**Job**
Rewrite the listing below, replacing "position" with "place" and changing nothing else. Omit the pictures from your answer.

[Dataset records]
*** Block opens ***
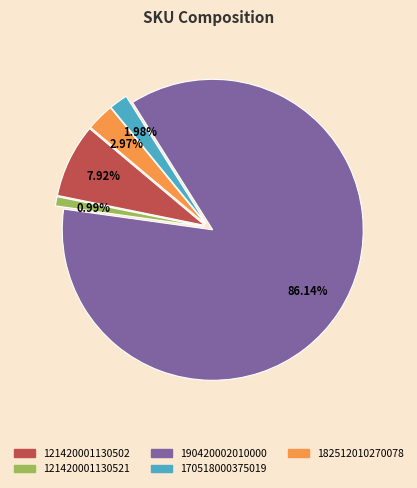

The 121420001130521 slice represents 16% of the pie. True or false?

False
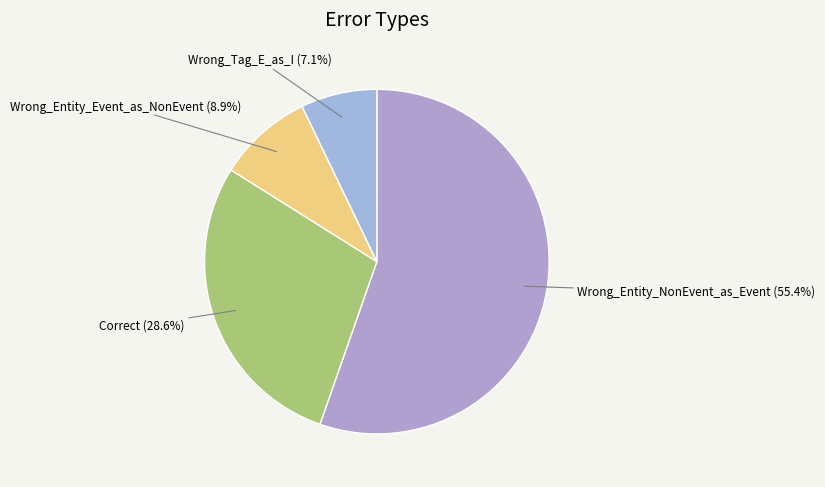

Is the sum of Wrong_Entity_NonEvent_as_Event and Correct greater than half?

Yes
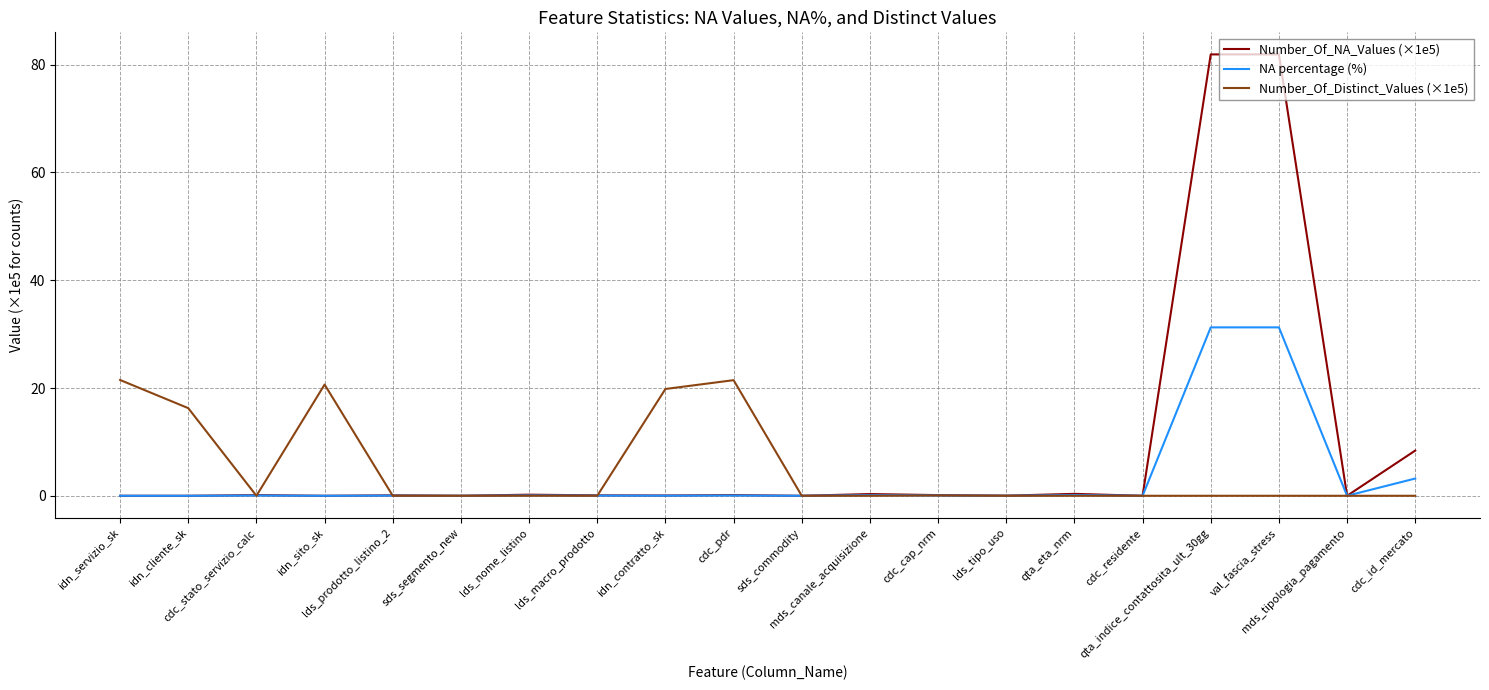

What position from the right is cdc_residente?

5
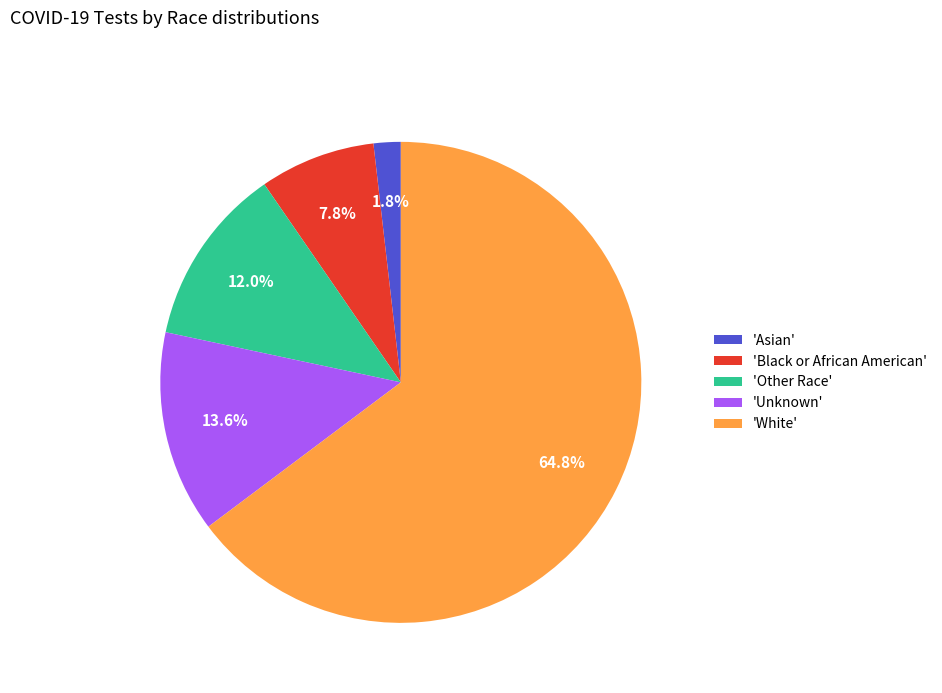

Which has a higher value, 'White' or 'Asian'?

'White'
*** Block closes ***
**Expected answer**
The 121420001130521 slice represents 16% of the pie. True or false?

False

Is the sum of Wrong_Entity_NonEvent_as_Event and Correct greater than half?

Yes

What place from the right is cdc_residente?

5

Which has a higher value, 'White' or 'Asian'?

'White'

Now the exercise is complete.